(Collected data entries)
● ● ●

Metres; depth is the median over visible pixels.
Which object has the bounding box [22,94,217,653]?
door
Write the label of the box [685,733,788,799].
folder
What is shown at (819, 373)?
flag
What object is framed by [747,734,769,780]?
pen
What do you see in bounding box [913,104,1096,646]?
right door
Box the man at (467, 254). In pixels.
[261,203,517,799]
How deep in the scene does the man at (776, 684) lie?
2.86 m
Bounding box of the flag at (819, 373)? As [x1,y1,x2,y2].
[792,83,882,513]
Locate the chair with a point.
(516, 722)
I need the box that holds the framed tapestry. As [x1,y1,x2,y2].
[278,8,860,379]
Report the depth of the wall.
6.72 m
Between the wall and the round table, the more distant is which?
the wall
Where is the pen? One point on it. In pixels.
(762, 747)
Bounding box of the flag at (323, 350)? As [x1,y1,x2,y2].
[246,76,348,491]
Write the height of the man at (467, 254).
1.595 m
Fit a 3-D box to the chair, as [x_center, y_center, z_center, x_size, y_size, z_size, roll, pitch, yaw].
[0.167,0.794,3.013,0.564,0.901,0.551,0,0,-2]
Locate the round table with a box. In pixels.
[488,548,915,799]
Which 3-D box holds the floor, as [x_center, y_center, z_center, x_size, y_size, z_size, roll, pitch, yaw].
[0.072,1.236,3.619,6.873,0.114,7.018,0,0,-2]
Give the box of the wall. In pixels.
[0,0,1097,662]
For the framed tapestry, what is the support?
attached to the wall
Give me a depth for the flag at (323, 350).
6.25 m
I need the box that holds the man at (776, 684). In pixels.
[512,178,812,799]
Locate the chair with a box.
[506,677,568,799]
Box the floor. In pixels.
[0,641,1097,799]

● ● ●

### Task details
Set down nothing but the lines from the one with "I need the box that holds the man" through the end of the records, keeping each line exactly as written and including both ends.

### Solved exercise
I need the box that holds the man at (776, 684). In pixels.
[512,178,812,799]
Locate the chair with a box.
[506,677,568,799]
Box the floor. In pixels.
[0,641,1097,799]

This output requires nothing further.